I created regex expression in JAVA for 2 links at once:
- https://downloads.test.test.testagain.tes/test-test/test/te25st24w/te43s5t25x/0twt42ts/test0218.pdf
- https://downloads.test.test.testagain.tes/test-test/test/te25st24w/te43s5t25x/0twt42ts/TestTes-09-05-2018.pdf
Regex: String REGEX_LINK = "https:..downloads.test.test.testagain.tes.test-test.test."
Pattern pattern = Pattern.compile( REGEX_LINK ".[\w*/]*.((\d{2}-\d{2}-)?\d{4}).pdf" );
But I have to create regex expression for 3 links at once and I don't know how to do that, I need help with this:
- https://downloads.test.test.testagain.tes/test-test/test/te25st24w/te43s5t25x/0twt42ts/test0218.pdf
- https://downloads.test.test.testagain.tes/test-test/test/te25st24w/te43s5t25x/0twt42ts/TestTes-09-05-2018.pdf
- https://downloads.test.test.testagain.tes/test-test/test/te25st24w/te43s5t25x/0twt42ts/01-01-18_Testt_Testing_ASB_Test_Final.pdf
I have to create one regex expression to extract String from 1 link: "0218", from 2 link: "09-05-2018", from 3 link: "01-01-18"
Maybe someone has a any idea how to do this?
CodePudding user response:
You could match 2 times 2 digits with an optional hyphen, and then optionally 4 or 2 digits preceded by a hyphen.
Note that the pattern by itself does not verify a valid date.

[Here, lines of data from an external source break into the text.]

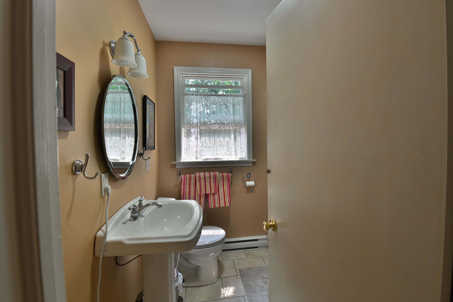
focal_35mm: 15
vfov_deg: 77.3
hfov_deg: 100.4
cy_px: 151
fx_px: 189
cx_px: 226
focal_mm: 15
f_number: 8
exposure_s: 1/100
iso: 1600
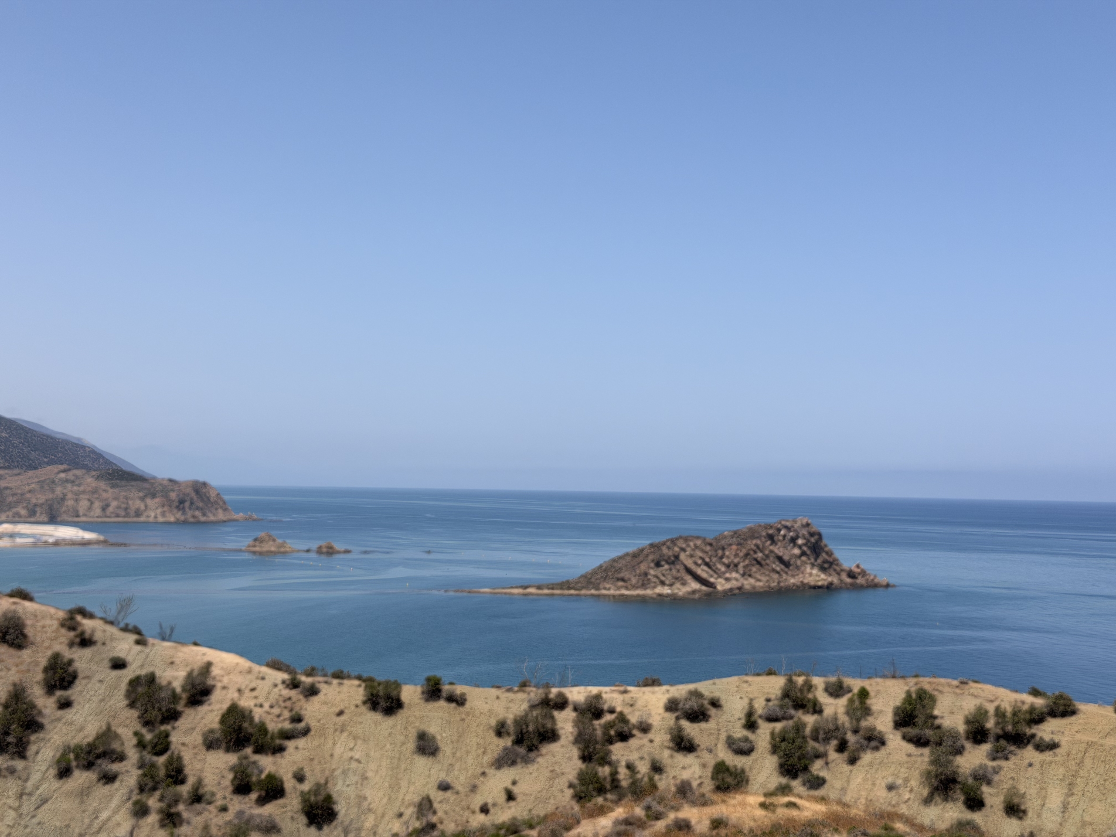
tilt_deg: +2.1
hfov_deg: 39.7
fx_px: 1547
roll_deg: -1.1
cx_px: 558
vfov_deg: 30.3
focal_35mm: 48
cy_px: 418
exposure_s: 1/7143
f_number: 1.78
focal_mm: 6.76
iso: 64
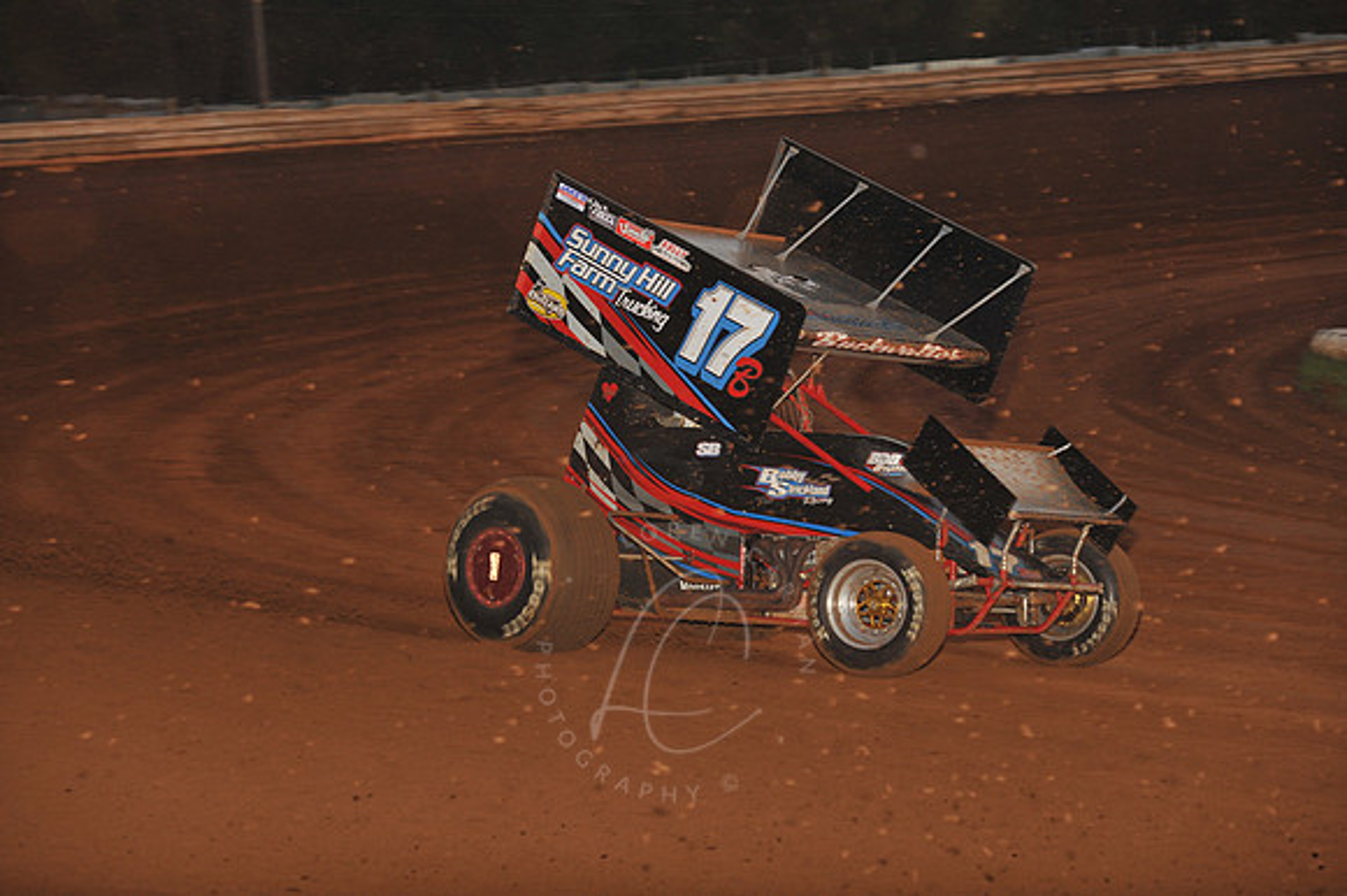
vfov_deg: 10.1
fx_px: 5048
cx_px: 674
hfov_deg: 15.2
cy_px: 448
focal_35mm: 135
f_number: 6.3
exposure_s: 1/320
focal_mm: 135
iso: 800
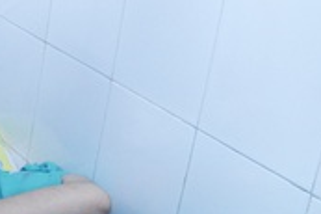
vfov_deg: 15.2
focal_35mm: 89
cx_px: -247
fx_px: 793
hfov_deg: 18.3
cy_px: 37
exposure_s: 1/50
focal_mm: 24
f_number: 4.5
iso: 1600
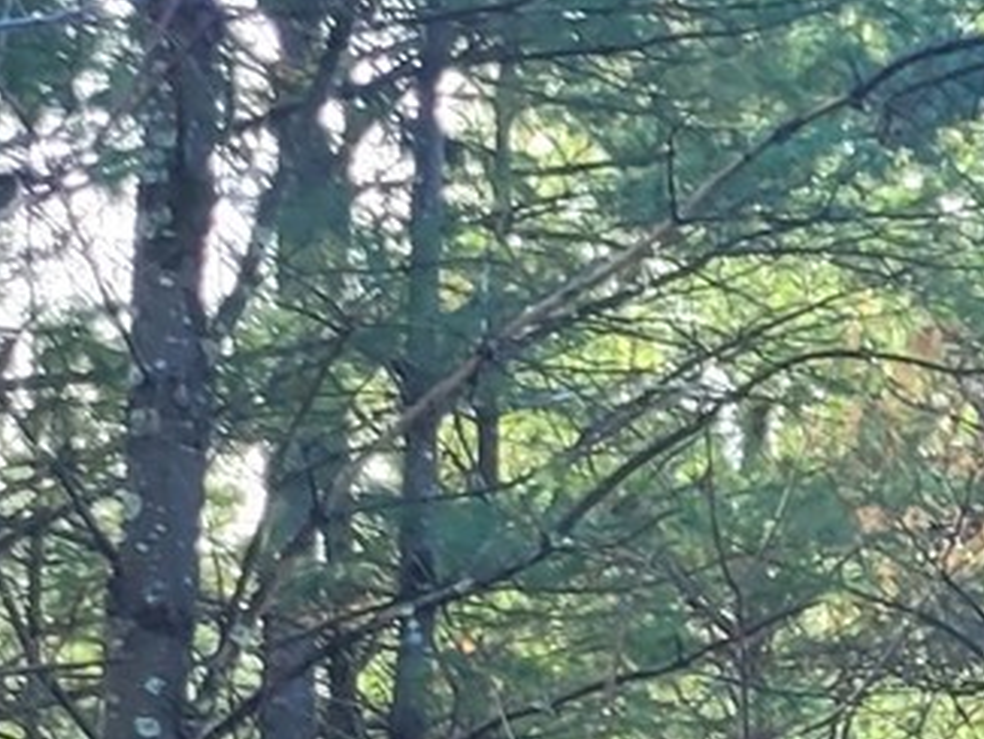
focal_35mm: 164
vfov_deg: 8.4
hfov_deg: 10.2
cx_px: 2507
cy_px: 1669
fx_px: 4664
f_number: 1.8
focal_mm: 5.4
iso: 64
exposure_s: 1/100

(?<!\d)(\d{2}-?\d{2}(?:-(?:\d{4}|\d{2}))?)\S*\.pdf\b
Explanation
(?<!\d)
Negative lookbehind, assert not a digit to the left(
Capture group 1\d{2}-?\d{2}
Match 2 digits, optional hyphen and 2 digits(?:-(?:\d{4}|\d{2}))?
Optionally match-
and either 4 or 2 digits
)
Close group 1\S*
Match optional non whitespace chars\.pdf\b
Match a dot andpdf
followed by a word boundary
Or if there can not be any other digits following till the end of the string:
(?<!\d)(\d{2}-?\d{2}(?:-(?:\d{4}|\d{2}))?)[^\d\s]*\.pdf\b